[Publib] Changing Times
Backwage at aol.com
Backwage at aol.com
Sun Oct 4 17:05:27 EDT 2009
Librarians of the public sort need only look at the popular selections of a
century ago to see how their patron base has changed over that span of
time. As change they have. Also much changed are the librarians.
I have in hand a copy of a book that was pretty popular about a century
ago. It is Illustrative Notes on the Sunday-School Lessons (1896), by Jesse
Lyman Hurlbut and Robert Remington Doherty. Briefly put, this is one in a
long series of guides produced to guide Sunday school teachers, most of
whom had no formal education, being mainly members of Protestant denominations
pressed into service. Did you ever go to Sunday school? I did. By the
time I encountered the institution it had devolved to a lame sort of "Jesus
is your pal" time-burner for children. Back in the old days it was
practically mandatory for children and also for adults. And you went if you were
a Methodist, Baptist, Presbyterian or just about anything but a Catholic or
Hindu.
Hard to believe but that was so. Sunday school consisted then of actual
lessons about scripture, which lessons were complex, intricate, and moreover
even interesting if this book is any guide. People took their
Christianity seriously then. By "seriously" I mean that it was considered important,
even vital that a person should know the historical, scriptural and even
geographical details of the main elements of the Bible. Back then you
actually had to be able to read to rate as a practicing Christian--but I'll let
that rest for now. Enough to say that this book was once as popular as
fried chicken on Sunday. Go see if you can find it in a library now, and good
luck.
I was impressed by this book and also taken back to my own days of Bible
study. Mind you, I was encouraged in this by my atheist father, who
produced an atheist son who loved the (lower case) holy book. Want to know how
culture has changed among the educated in a century? Okay librarians, let's
ask you some questions:
Who was Absalom and what did he have against his old man? Not very many
of you would know. It isn't that you're dumb, it's that this particular
literature isn't part of the canon of the educated anymore. Here, in this
Sunday school primer we have a wonderful exposition of the whole sordid affair
between Absalom and David, right up to the moment when the father receives
the word of his son's death.
The function of this book is explication (in that sense it acts as a
concordance) as much as anything else, but of course you get a dose of
inspiration along the way. The Authorized and Revised Versions of the Bible are
compared briefly and the reader gets preparatory material that would doubtless
be used in lectures about that particular subject. The level of the
discourse is pretty high, though not so high as to go over the head of anyone
who was fairly literate. There are paragraphs of commentary based on current
events:
"On the day when this is penned, May 3 1895, an account in the morning
newspaper presents another illustration of the grief of a parent over a ruined
son in the case of the Governor of Kentucky . . . "
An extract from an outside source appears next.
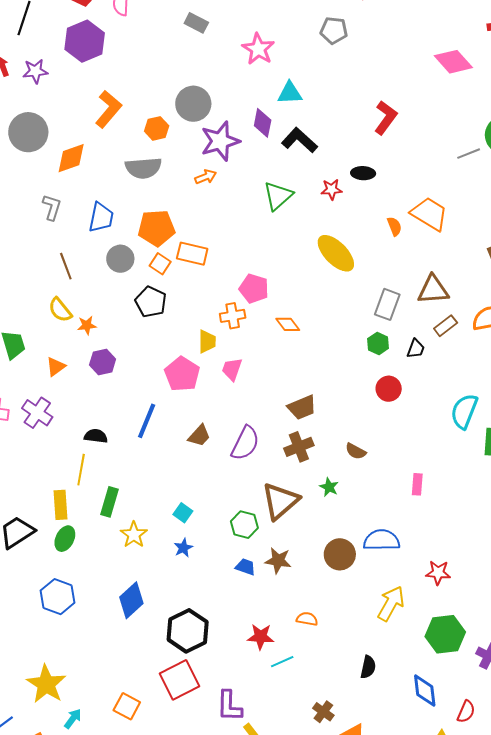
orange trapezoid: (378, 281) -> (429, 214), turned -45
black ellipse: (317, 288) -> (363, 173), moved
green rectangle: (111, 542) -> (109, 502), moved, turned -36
I recall reading that librarians of that time and for a long time after
would be required to attend Sunday school in order to be considered fit
candidates for that position of public trust. Well, if nothing else they would
be able to explain where Faulkner got the title for that little stream of
consciousness novel he wrote in 1936. But by then, they weren't requiring
Sunday school of either librarians or the average Joe, much less the close
study of the Bible. Which is entirely too bad. The Bible gave the ordinary
people their own version of the Greek and Latin classics. The Old and New
Testaments formed a cultural base and reference for western readers for
centuries. What have we now to replace that?